Secret Worlds of Ice

Recently I went on a multi-day backpacking trip with friends along the Crow Pass trail, which connects Girdwood and Eagle River, situated east of Anchorage in a winding cleft following a river valley.  It was the 18th of September and there was snow at 3000 feet, well below the pass, and extending across a vast talus field on both the eastern and western slopes.  Since the boulders and rock lay blanketed beneath a thick layer of snow, the trail was obscured, and our group picked our way gingerly across the terrain.  Curved surfaces of soft white powder concealed frosty rocks, some smooth, some jagged.  It was like wading through soft piles of cloth while finding your footing amidst glass balls, some of which were broken.

The Snows of Crow Pass

Sometimes we fell into the snow and a trickle of cold found its way to some patch of exposed skin– into our pants, down around the ankles or hips, or down around the neck.  As the snow fields spread out before us beneath the pass, we each sought at different route towards the alders and the spruce trees which we could see along the slopes near the valley floor.  As we spread apart, we lost sight of each other and couldn’t hear each others’ voices.  What seemed to be a trail might have been a ripple of rock under a coating of snow. We each made our way down as best as we could.  As I crossed a gurgling patch of rock and ice, I realized I was passing over a waterfall which was partially frozen, or a creek which was streaming downhill to meet up with Eagle River far down the valley.  Across the talus field and to the east lay Raven Glacier, spreading a massive flow of huge columnar ice blocks down the western face of Raven Peak.

Raven Glacier

I felt drawn by irrepressible curiosity to explore Raven Glacier.  How cold and pristine it appeared, shrouded with snow, heaped up against the headwall beneath those peaks, a frozen tiger of ice.   If I became more proficient at winter camping and ice climbing, I could study and photograph glacial features in the splendor of their wild isolation.  I’m curious about how they shape the landscape and how they themselves change, and how they are affected by atmospheric conditions.  Weather affects them in diverse ways, but some features remain from year to year.

Matanuska Glacier

As geophysical phenomena, glaciers fascinate me.   The scale of their impact is colossal.   These massive rivers of ice carve out valleys and crush boulders to powder.  There is a sense of inevitability to a glacier.  All that strength and weight and gravity and cold.  Yet the minutia of detail which glaciers exhibit in color, in geometry and structure is also beautiful and mysterious.
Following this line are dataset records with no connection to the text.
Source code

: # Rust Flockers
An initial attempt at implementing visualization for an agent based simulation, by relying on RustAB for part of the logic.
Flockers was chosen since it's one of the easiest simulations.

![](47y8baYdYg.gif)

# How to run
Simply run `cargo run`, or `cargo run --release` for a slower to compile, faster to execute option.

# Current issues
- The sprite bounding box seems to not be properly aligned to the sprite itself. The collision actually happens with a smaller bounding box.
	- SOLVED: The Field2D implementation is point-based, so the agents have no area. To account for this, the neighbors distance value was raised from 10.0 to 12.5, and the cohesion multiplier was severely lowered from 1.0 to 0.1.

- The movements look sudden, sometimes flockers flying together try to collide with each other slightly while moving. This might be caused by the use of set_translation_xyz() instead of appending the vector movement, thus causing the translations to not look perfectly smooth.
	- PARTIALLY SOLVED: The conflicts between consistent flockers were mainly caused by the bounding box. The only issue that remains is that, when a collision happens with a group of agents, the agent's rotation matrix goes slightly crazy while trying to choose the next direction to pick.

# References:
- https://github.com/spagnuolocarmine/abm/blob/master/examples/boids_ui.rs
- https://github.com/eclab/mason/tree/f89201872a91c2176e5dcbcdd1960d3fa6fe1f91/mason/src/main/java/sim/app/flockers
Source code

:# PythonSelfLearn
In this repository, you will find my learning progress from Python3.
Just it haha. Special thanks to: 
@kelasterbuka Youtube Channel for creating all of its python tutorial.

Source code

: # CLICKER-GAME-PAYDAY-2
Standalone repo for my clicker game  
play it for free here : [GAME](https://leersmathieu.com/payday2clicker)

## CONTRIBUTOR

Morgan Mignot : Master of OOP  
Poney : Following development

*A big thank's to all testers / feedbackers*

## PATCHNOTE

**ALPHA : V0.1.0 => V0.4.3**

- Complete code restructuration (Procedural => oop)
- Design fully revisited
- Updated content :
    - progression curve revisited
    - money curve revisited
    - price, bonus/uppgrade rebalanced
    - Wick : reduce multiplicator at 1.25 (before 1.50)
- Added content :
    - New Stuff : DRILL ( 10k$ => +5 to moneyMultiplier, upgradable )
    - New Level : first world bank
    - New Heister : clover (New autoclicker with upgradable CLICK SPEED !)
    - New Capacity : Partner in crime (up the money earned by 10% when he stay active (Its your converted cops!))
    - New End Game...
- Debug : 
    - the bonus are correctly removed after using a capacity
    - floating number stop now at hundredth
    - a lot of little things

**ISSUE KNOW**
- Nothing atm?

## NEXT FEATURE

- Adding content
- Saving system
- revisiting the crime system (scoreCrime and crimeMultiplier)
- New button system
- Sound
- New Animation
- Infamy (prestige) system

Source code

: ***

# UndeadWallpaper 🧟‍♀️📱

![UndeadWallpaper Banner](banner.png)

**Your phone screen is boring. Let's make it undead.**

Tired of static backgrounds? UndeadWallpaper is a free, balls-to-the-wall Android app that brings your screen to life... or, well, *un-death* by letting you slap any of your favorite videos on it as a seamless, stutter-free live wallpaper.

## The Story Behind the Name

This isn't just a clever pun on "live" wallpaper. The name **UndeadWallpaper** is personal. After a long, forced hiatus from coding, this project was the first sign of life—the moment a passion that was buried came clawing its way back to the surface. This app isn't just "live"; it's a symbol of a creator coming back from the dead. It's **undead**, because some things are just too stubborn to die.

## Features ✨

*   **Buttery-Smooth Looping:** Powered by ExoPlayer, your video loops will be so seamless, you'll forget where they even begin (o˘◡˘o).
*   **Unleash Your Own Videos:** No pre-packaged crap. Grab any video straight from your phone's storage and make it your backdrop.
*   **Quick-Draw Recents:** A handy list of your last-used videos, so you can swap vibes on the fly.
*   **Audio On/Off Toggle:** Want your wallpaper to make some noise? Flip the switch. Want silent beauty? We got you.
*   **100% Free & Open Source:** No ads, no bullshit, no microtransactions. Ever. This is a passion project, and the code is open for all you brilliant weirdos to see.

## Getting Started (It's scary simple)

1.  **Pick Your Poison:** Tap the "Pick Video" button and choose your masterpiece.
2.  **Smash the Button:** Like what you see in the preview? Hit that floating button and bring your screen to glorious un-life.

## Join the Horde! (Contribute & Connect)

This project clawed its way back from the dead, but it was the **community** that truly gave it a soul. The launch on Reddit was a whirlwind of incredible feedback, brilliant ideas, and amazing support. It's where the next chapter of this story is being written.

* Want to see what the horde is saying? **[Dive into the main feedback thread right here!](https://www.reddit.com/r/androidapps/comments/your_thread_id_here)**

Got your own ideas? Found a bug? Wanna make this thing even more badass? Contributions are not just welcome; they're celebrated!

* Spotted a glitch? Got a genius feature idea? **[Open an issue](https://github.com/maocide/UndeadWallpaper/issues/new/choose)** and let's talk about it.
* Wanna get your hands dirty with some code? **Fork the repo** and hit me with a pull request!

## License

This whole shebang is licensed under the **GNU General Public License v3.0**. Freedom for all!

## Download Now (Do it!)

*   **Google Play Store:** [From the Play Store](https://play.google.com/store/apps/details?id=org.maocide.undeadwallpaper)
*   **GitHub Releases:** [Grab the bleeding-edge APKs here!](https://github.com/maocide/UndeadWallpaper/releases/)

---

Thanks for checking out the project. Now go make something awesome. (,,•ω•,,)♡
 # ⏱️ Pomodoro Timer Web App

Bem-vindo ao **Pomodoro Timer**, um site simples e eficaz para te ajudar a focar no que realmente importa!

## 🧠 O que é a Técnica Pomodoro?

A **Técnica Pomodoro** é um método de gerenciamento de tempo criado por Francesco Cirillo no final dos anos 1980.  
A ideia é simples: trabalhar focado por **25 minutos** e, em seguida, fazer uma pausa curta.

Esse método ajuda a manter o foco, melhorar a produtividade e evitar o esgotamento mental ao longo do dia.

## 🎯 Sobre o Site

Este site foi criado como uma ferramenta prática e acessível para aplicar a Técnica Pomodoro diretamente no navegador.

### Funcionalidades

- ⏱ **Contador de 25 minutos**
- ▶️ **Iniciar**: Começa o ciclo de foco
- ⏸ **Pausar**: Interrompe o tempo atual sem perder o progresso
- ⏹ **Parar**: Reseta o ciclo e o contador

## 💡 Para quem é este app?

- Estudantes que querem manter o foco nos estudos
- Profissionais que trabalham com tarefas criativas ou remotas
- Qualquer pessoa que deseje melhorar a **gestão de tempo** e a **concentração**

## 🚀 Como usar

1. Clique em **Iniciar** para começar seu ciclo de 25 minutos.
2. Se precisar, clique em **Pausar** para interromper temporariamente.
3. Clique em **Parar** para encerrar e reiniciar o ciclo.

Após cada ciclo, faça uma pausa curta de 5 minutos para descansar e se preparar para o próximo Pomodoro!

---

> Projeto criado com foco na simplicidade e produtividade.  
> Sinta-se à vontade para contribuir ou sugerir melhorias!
The ice is blue, white, grey, streaked with silt, pockmarked with rocks and bubbling with air pressure and tiny rivulets of water.  Snow and ice textures on the surface change in response to the warming rays of the sun.   But glacial landscapes are notoriously dangerous.   A single moulin or crevasse covered by a layer of snow can hide a hole in the ice twenty feet deep and can swallow a person without a trace.

Moulin, Matanuska Glacier

Glaciers often hide the past in their icy hearts, deep where surface change can’t reach.  Animals, plants, frozen for centuries upon centuries, wait in the ice.  Even the tiny ancient bubbles of gas hold secrets of an atmosphere which no longer exists.  Frozen and fossilized remains of extinct animals await discovery.  Landscapes molded by icy fingers await meltout to be revealed.  Clues to the story of our world lie hidden within the glaciers.